When I was looking for an image to use on the cover of my latest novel I looked for ages before finding one that I really wanted on Shutterstock. At the time I paid around 15 dollars for the image (in my mind a bargain for an image that was precisely what I was looking for) and designed the cover using Canva:
Keep in mind that even if you’ve paid for an image, there are conditions attached to its use and you still need to credit the site and image creator. These conditions are clearly set out on each image library database.
Through the cover design process you’ll be faced with a bunch of choices: how big should your name and story title be, especially in relation to each other? Should you mention that it’s a novel or a thriller or a romance comedy, or even that it’s a novel, for that matter?
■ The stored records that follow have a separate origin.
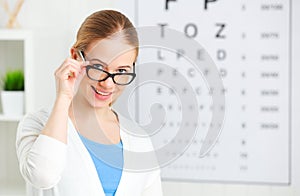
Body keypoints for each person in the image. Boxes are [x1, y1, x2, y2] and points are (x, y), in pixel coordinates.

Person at [16, 10, 163, 196]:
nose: (108, 83)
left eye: (121, 70)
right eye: (98, 67)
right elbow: (42, 176)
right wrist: (63, 97)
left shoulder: (140, 141)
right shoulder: (37, 125)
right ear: (75, 56)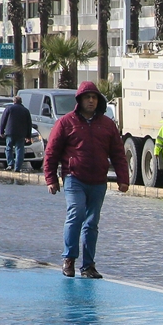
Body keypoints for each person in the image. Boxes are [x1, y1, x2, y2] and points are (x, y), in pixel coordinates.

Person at [43, 81, 130, 279]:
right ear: (79, 100)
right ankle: (69, 259)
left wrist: (123, 178)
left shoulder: (107, 124)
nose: (91, 101)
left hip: (99, 181)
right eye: (87, 97)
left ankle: (88, 266)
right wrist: (51, 179)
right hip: (74, 179)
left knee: (91, 223)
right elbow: (51, 152)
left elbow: (118, 153)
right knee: (76, 213)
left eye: (94, 97)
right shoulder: (66, 122)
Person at [0, 95, 32, 172]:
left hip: (10, 132)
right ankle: (17, 167)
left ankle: (10, 164)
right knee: (19, 150)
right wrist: (28, 136)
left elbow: (3, 120)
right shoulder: (25, 111)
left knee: (8, 148)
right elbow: (29, 124)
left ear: (14, 101)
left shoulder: (9, 109)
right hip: (21, 134)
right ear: (21, 102)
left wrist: (1, 132)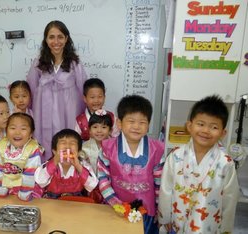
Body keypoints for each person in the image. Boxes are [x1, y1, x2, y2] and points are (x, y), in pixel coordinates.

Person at [158, 95, 239, 233]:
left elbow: (229, 201)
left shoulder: (225, 163)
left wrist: (225, 229)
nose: (206, 131)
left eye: (214, 127)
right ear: (189, 126)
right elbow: (166, 191)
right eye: (201, 124)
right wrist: (164, 220)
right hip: (177, 223)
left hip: (208, 225)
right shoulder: (175, 156)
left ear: (223, 133)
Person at [98, 95, 165, 233]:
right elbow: (103, 180)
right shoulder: (107, 148)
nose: (136, 126)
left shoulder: (157, 150)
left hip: (146, 212)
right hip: (115, 209)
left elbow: (160, 184)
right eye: (131, 121)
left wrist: (160, 210)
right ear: (119, 123)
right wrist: (116, 204)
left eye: (142, 122)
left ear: (148, 124)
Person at [27, 20, 87, 161]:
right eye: (51, 37)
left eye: (60, 37)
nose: (56, 41)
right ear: (46, 40)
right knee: (46, 145)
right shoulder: (38, 63)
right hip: (43, 113)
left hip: (68, 112)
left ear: (66, 39)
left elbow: (84, 89)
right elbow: (31, 89)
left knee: (67, 143)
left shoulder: (74, 64)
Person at [0, 112, 44, 201]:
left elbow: (30, 173)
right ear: (6, 131)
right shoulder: (1, 145)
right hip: (5, 188)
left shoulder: (33, 149)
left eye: (23, 129)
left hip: (29, 189)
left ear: (31, 133)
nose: (17, 132)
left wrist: (25, 193)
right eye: (12, 128)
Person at [34, 129, 98, 199]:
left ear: (79, 152)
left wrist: (78, 167)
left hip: (77, 203)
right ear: (54, 151)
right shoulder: (48, 164)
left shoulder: (83, 165)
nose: (67, 146)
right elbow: (40, 181)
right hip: (53, 203)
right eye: (63, 143)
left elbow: (92, 185)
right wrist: (55, 161)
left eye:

All I can advise is that you have a look at books in your genre that have sold well and whose covers you find outstanding, see how they’ve done it and what good fundamentals you can emulate. You may be surprised how many elements they have in common. One tip: For every cover you design, keep the same font for your name and surname – this will help make you more recognizable.
And remember: a good cover won’t necessarily lead to someone buying your book, but it might make them pause to look, and then you need to hook that prospective reader with a crackingly well-written story.